### [TASKS FOR THIS EXERCISE]
A: Please output the passage from the computing courses text below, starting at "Computing is the" and ending at "help the user.".
B: Translate this sentence from the computing courses text below into Spanish: "PLC courses will typically last around 1 year while undergraduate courses will range from 3-4 years depending on the exact course and college."

Computing is the use, activity, benefit and creation of computers in carrying out specific goals. This includes the development of hardware, software, algorithms and any use of a computer in engineering, mathematics, technology and leisure such as video games. Computing is quite a broad term and covers everything a computer can do to benefit and help the user.

What third level courses are available?

Universities and colleges in Ireland are offering courses in the following subject areas: 

  • Computing
  • Computer Science
  • Applied Computing
  • Automotive and Automation Systems – Applied Systems
  • Bachelor of Science in Computing 
  • Business and Computing 
  • Cloud and Networks 
  • Computing and Digital Media
  • Computing – Software Development 
  • Cloud Computing with Coding (PLC)
  • Computing and Business Applications (PLC)
  • Computing (PLC)

There is a large number of courses in the area of computing available in Ireland so be sure to research in great detail as the courses listed above are just a sample of those available. 

Studying computing in college

There are a number of PLC courses and undergraduate courses available in this area. PLC courses will typically last around 1 year while undergraduate courses will range from 3-4 years depending on the exact course and college. PLC courses act as a foundation and will give you a general understanding of computing and help you to move forward into an undergraduate course if you wish to do so. 

The first year of your undergraduate course will act as a foundation year where you will learn the basics of computing as well as become familiar with the work you will face in the coming years of your degree. First year material may include computational thinking, web design and development, problem solving and programming concepts and an overall introduction to programming among many others.

### [SOURCE INFORMATION]
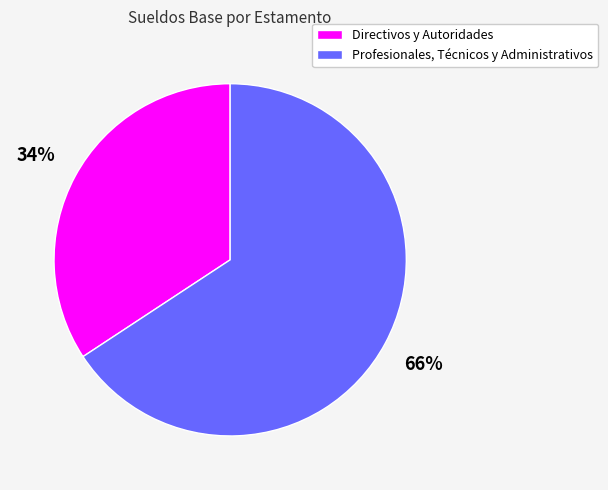

Approximately how many times larger is the value at Directivos y Autoridades compared to Profesionales, Técnicos y Administrativos?

0.5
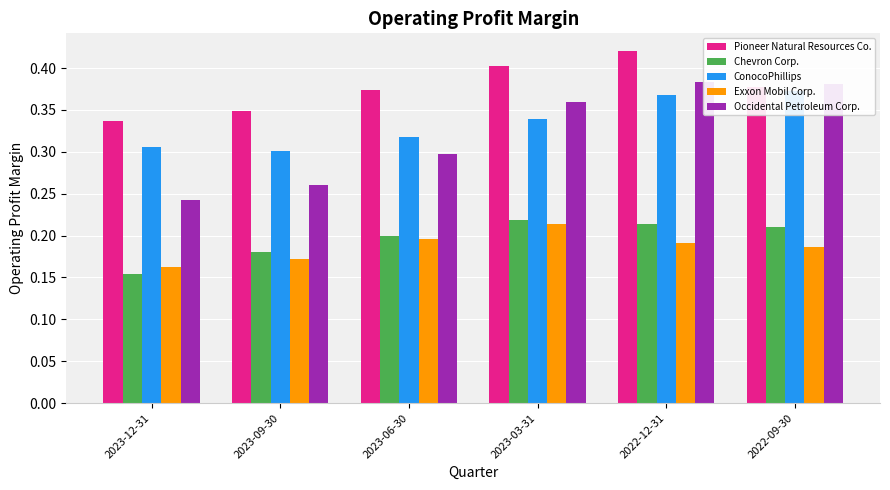

Is it true that Pioneer Natural Resources Co. equals 0.4 at 2022-09-30?

True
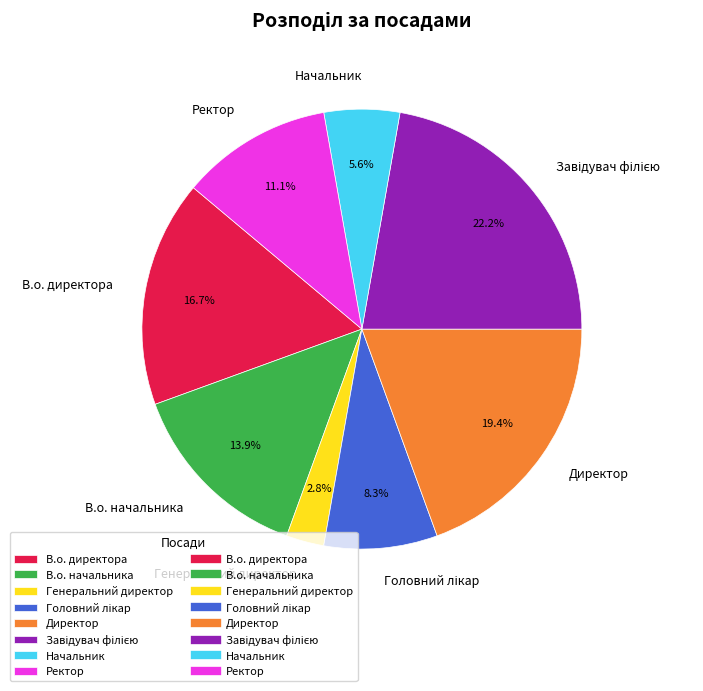

Is the sum of Начальник and В.о. начальника greater than half?

No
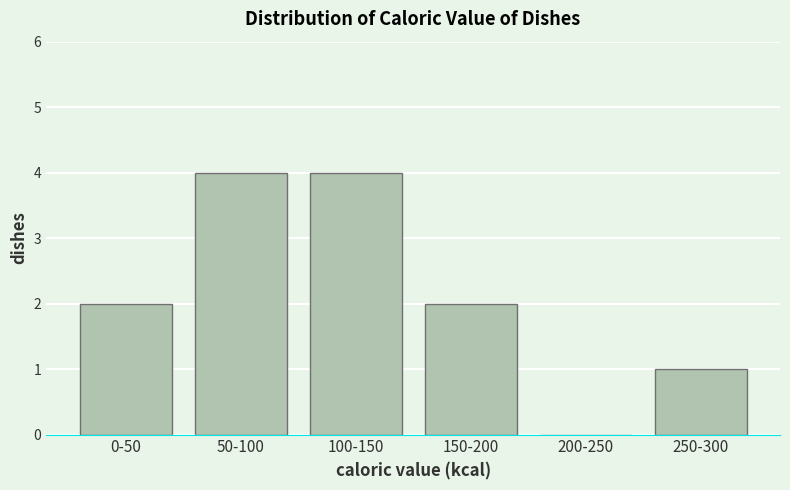

Reading left to right, what are all the values shown in this chart?

0-50=2	50-100=4	100-150=4	150-200=2	200-250=0	250-300=1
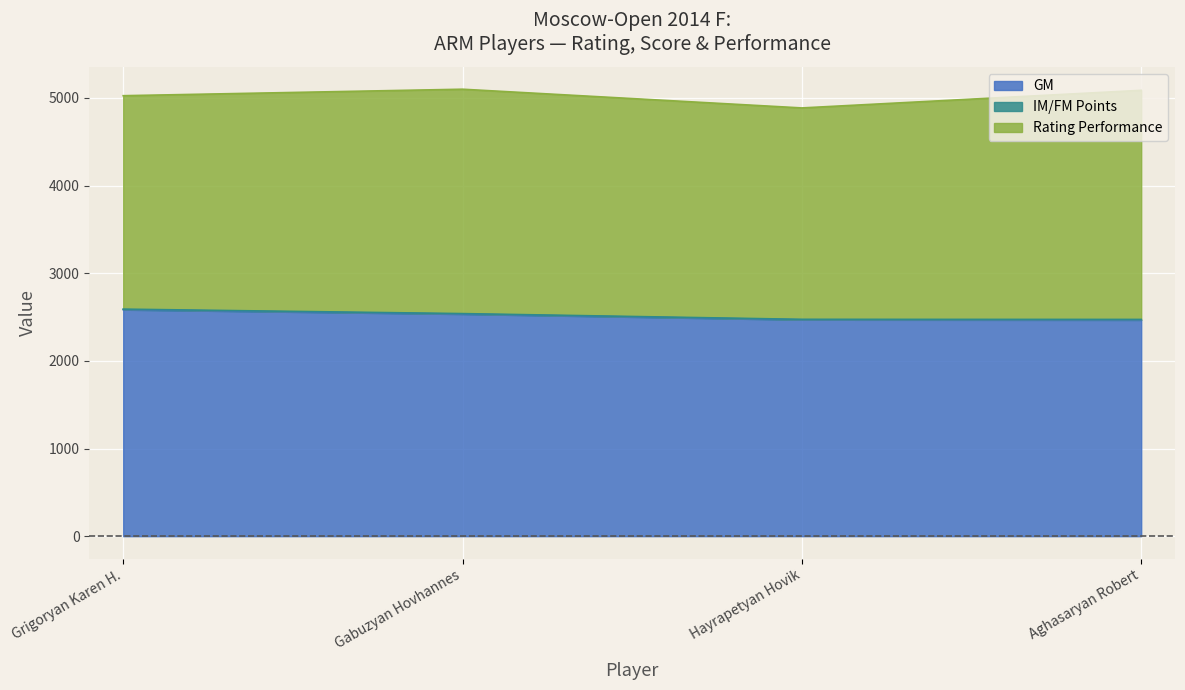

List the labels in order of GM value, smallest first.

Aghasaryan Robert, Hayrapetyan Hovik, Gabuzyan Hovhannes, Grigoryan Karen H.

### [RESULTS OF THE TASKS]
A:
Computing is the use, activity, benefit and creation of computers in carrying out specific goals. This includes the development of hardware, software, algorithms and any use of a computer in engineering, mathematics, technology and leisure such as video games. Computing is quite a broad term and covers everything a computer can do to benefit and help the user.

B: Los cursos PLC suelen durar alrededor de 1 año, mientras que los cursos de grado duran entre 3 y 4 años, según el curso y el centro concretos.